Comparison to Past Tech Shifts Users debated whether AI is a frantic infrastructure race or a true paradigm shift. Some questioned if AI has reached "mass consumer" status comparable to the PC or smartphone, citing older generations who still don't use it. Conversely, others argued that student adoption of LLMs indicates a permanent shift in how the future workforce will operate, justifying the massive investment.
Google begins showing ads in AI Mode (AI answers)
Submission URL | 19 points | by nreece | 7 comments
- What’s new: Google is rolling out “Sponsored” ads directly within AI Mode (its answer-engine experience). Until now, AI answers were ad-free.
- How it appears: Ads are labeled “Sponsored” and currently show at the bottom of the AI-generated answer. Source citations mostly remain in a right-hand sidebar.
- Who sees it: AI Mode is free for everyone; Google One subscribers can switch between advanced models like Gemini 3 Pro, which can generate interactive UIs for queries.
- Why it matters: This is a clear monetization step for Google’s AI answers and a test of whether users will click ads in conversational results as much as in classic search. Placement at the bottom suggests Google is probing for higher CTR without disrupting the main answer.
- The backdrop: Google has been nudging users into AI Mode over the past year. Keeping it ad-free likely helped adoption; adding ads tests the business model—and could reshape SEO, publisher traffic, and ad budgets if performance holds.
- What to watch:
- Do AI answer ads cannibalize or complement traditional search ads?
- Changes in ad load/placement over time.
- Regulatory scrutiny around disclosures and ranking in AI experiences.
- Publisher referral impacts as AI answers absorb more user intent.
Discussion prompt: Will users click “Sponsored” links in AI answers at rates comparable to top-of-page search ads—or does the chat-style format depress ad engagement?
Google starts showing ads inside AI Mode answers Google is rolling out "Sponsored" ads directly within its AI Mode answer engine, a feature that was previously ad-free.

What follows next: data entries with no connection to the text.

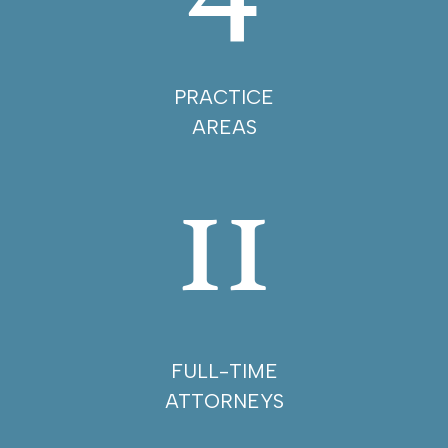
PRACTICE
AREAS
11
FULL-TIME
ATTORNEYS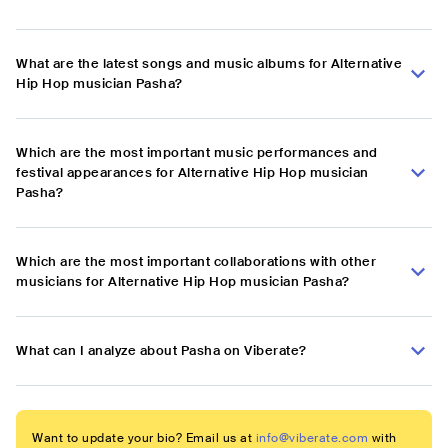
What are the latest songs and music albums for Alternative
Hip Hop musician Pasha?
Which are the most important music performances and
festival appearances for Alternative Hip Hop musician
Pasha?
Which are the most important collaborations with other
musicians for Alternative Hip Hop musician Pasha?
What can I analyze about Pasha on Viberate?
Want to update your bio? Email us at
info@viberate.com
with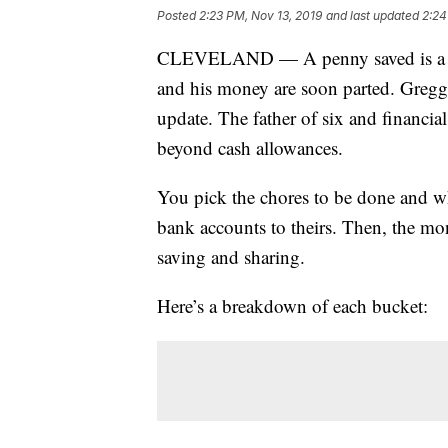
Posted
2:23 PM, Nov 13, 2019
and last updated
2:24
CLEVELAND — A penny saved is a pe
and his money are soon parted. Gregg M
update. The father of six and financia
beyond cash allowances.
You pick the chores to be done and wh
bank accounts to theirs. Then, the mo
saving and sharing.
Here’s a breakdown of each bucket: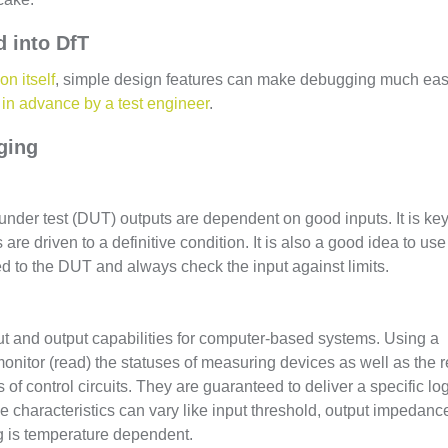
 into DfT
on itself
, simple design features can make debugging much eas
in advance by a test engineer
.
ging
 under test (DUT) outputs are dependent on good inputs. It is key
re driven to a definitive condition. It is also a good idea to use
ed to the DUT and always check the input against limits.
nput and output capabilities for computer-based systems. Using a
 monitor (read) the statuses of measuring devices as well as the 
of control circuits. They are guaranteed to deliver a specific lo
le characteristics can vary like input threshold, output impedanc
ng is temperature dependent.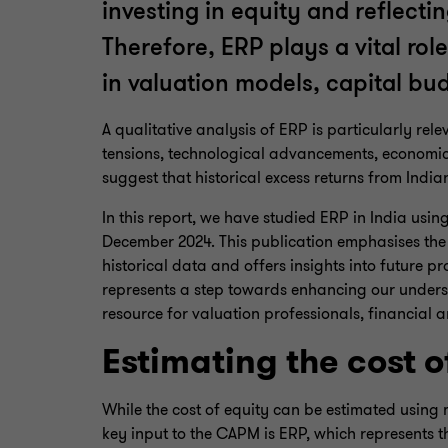
investing in equity and reflecti
Therefore, ERP plays a vital rol
in valuation models, capital b
A qualitative analysis of ERP is particularly re
tensions, technological advancements, economic 
suggest that historical excess returns from India
In this report, we have studied ERP in India usi
December 2024. This publication emphasises the
historical data and offers insights into future p
represents a step towards enhancing our underst
resource for valuation professionals, financial 
Estimating the cost o
While the cost of equity can be estimated using 
key input to the CAPM is ERP, which represents the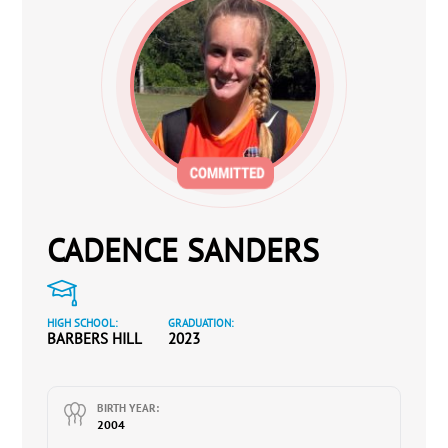
CADENCE SANDERS
HIGH SCHOOL:
GRADUATION:
BARBERS HILL
2023
BIRTH YEAR:
2004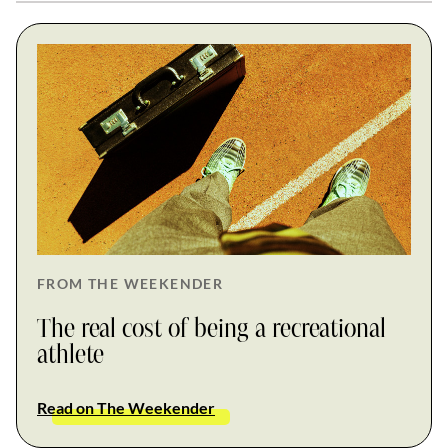
FROM THE WEEKENDER
The real cost of being a recreational
athlete
Read on The Weekender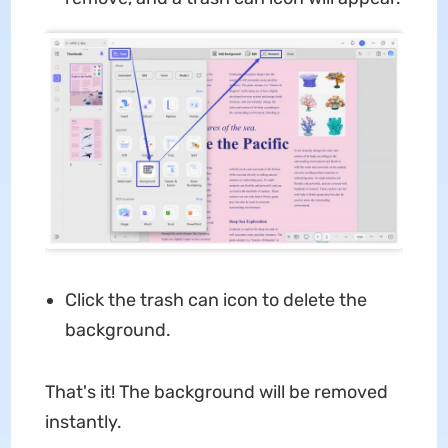
Click the trash can icon to delete the
background.
That's it! The background will be removed
instantly.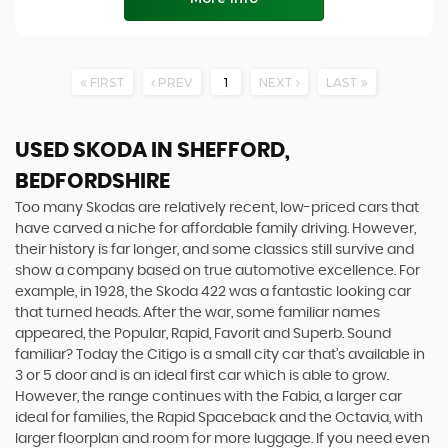
FIRST
PREV
1
NEXT
LAST
USED SKODA
IN SHEFFORD,
BEDFORDSHIRE
Too many Skodas are relatively recent, low-priced cars that
have carved a niche for affordable family driving. However,
their history is far longer, and some classics still survive and
show a company based on true automotive excellence. For
example, in 1928, the Skoda 422 was a fantastic looking car
that turned heads. After the war, some familiar names
appeared, the Popular, Rapid, Favorit and Superb. Sound
familiar? Today the Citigo is a small city car that’s available in
3 or 5 door and is an ideal first car which is able to grow.
However, the range continues with the Fabia, a larger car
ideal for families, the Rapid Spaceback and the Octavia, with
larger floorplan and room for more luggage. If you need even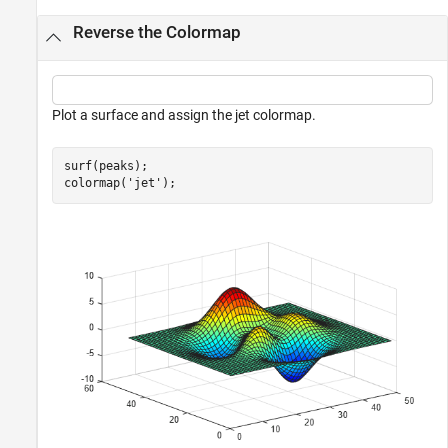
Reverse the Colormap
Plot a surface and assign the jet colormap.
surf(peaks);

colormap(
'jet'
);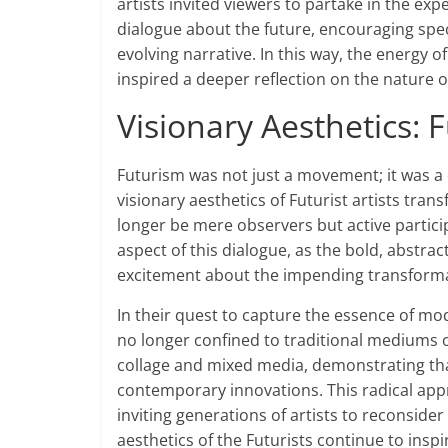
artists invited viewers to partake in the exp
dialogue about the future, encouraging spec
evolving narrative. In this way, the energy 
inspired a deeper reflection on the nature o
Visionary Aesthetics: 
Futurism was not just a movement; it was a d
visionary aesthetics of Futurist artists tran
longer be mere observers but active partici
aspect of this dialogue, as the bold, abst
excitement about the impending transforma
In their quest to capture the essence of mod
no longer confined to traditional mediums 
collage and mixed media, demonstrating tha
contemporary innovations. This radical app
inviting generations of artists to reconsider
aesthetics of the Futurists continue to inspir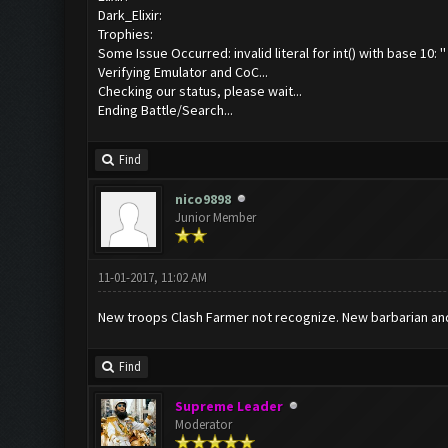
Dark_Elixir:
Trophies:
Some Issue Occurred: invalid literal for int() with base 10: ''
Verifying Emulator and CoC...
Checking our status, please wait...
Ending Battle/Search...
Find
nico9898
Junior Member
11-01-2017, 11:02 AM
New troops Clash Farmer not recognize. New barbarian and
Find
Supreme Leader
Moderator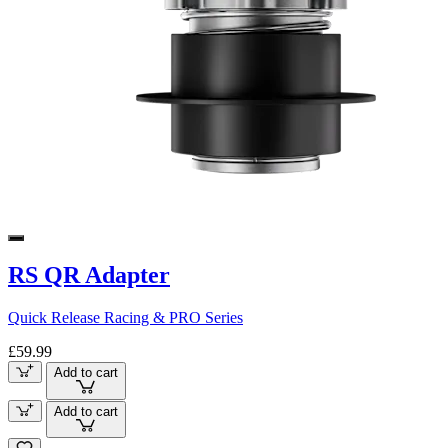
RS QR Adapter
Quick Release Racing & PRO Series
£59.99
Add to cart
Add to cart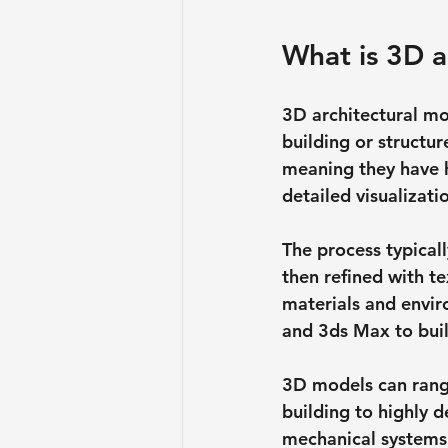
What is 3D a
3D architectural mod
building or structu
meaning they have h
detailed visualizat
The process typical
then refined with te
materials and envir
and 3ds Max to bui
3D models can rang
building to highly d
mechanical systems.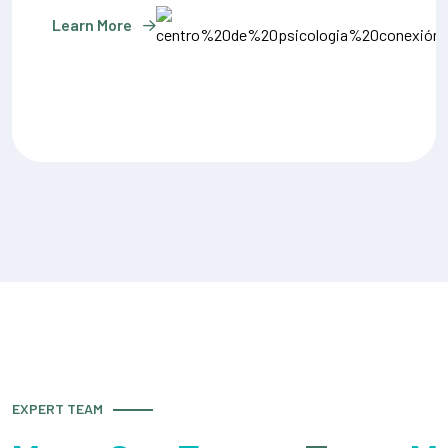
Learn More
EXPERT TEAM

These ads appear at the bottom of AI-generated responses, while citations remain in the sidebar. This move represents a significant test of monetization for conversational search, potentially reshaping SEO and publisher traffic as Google probes for higher click-through rates without disrupting the primary user experience.
Hacker News Discussion Summary:
The introduction of ads into Google's AI Mode sparked a discussion regarding user interface comparisons, the potential for "extortionary" business models, and the future of ad blocking.
- Perplexity vs. Google: Users compared the new layout to Perplexity. While some find Perplexity superior for semantic understanding and source checking, others analyzed Google’s specific UI choices (blocks of links vs. scrolling), with one user describing the integration of irrelevant or cluttered link blocks as "embarrassing" compared to organic layouts.
- Monetization Concerns: Several comments expressed cynicism regarding the intent behind these ads.
- One user theorized that AI might eventually refuse to answer "DIY" questions (e.g., plumbing instructions) to force users toward paid local service ads, comparing the model to "mugshot publishing" extortion.
- Others noted that Google already forces brands to bid on their own trademarks (like Nike or Adidas) to secure top slots; embedding ads in AI is seen as a way to maintain this gatekeeper status and potentially bypass current ad-blocking technologies.
- Ad Blocking: The conversation inevitably touched on countermeasures, with users predicting the immediate rise of "AI ad blockers" designed specifically to scrub sponsored content from generated answers.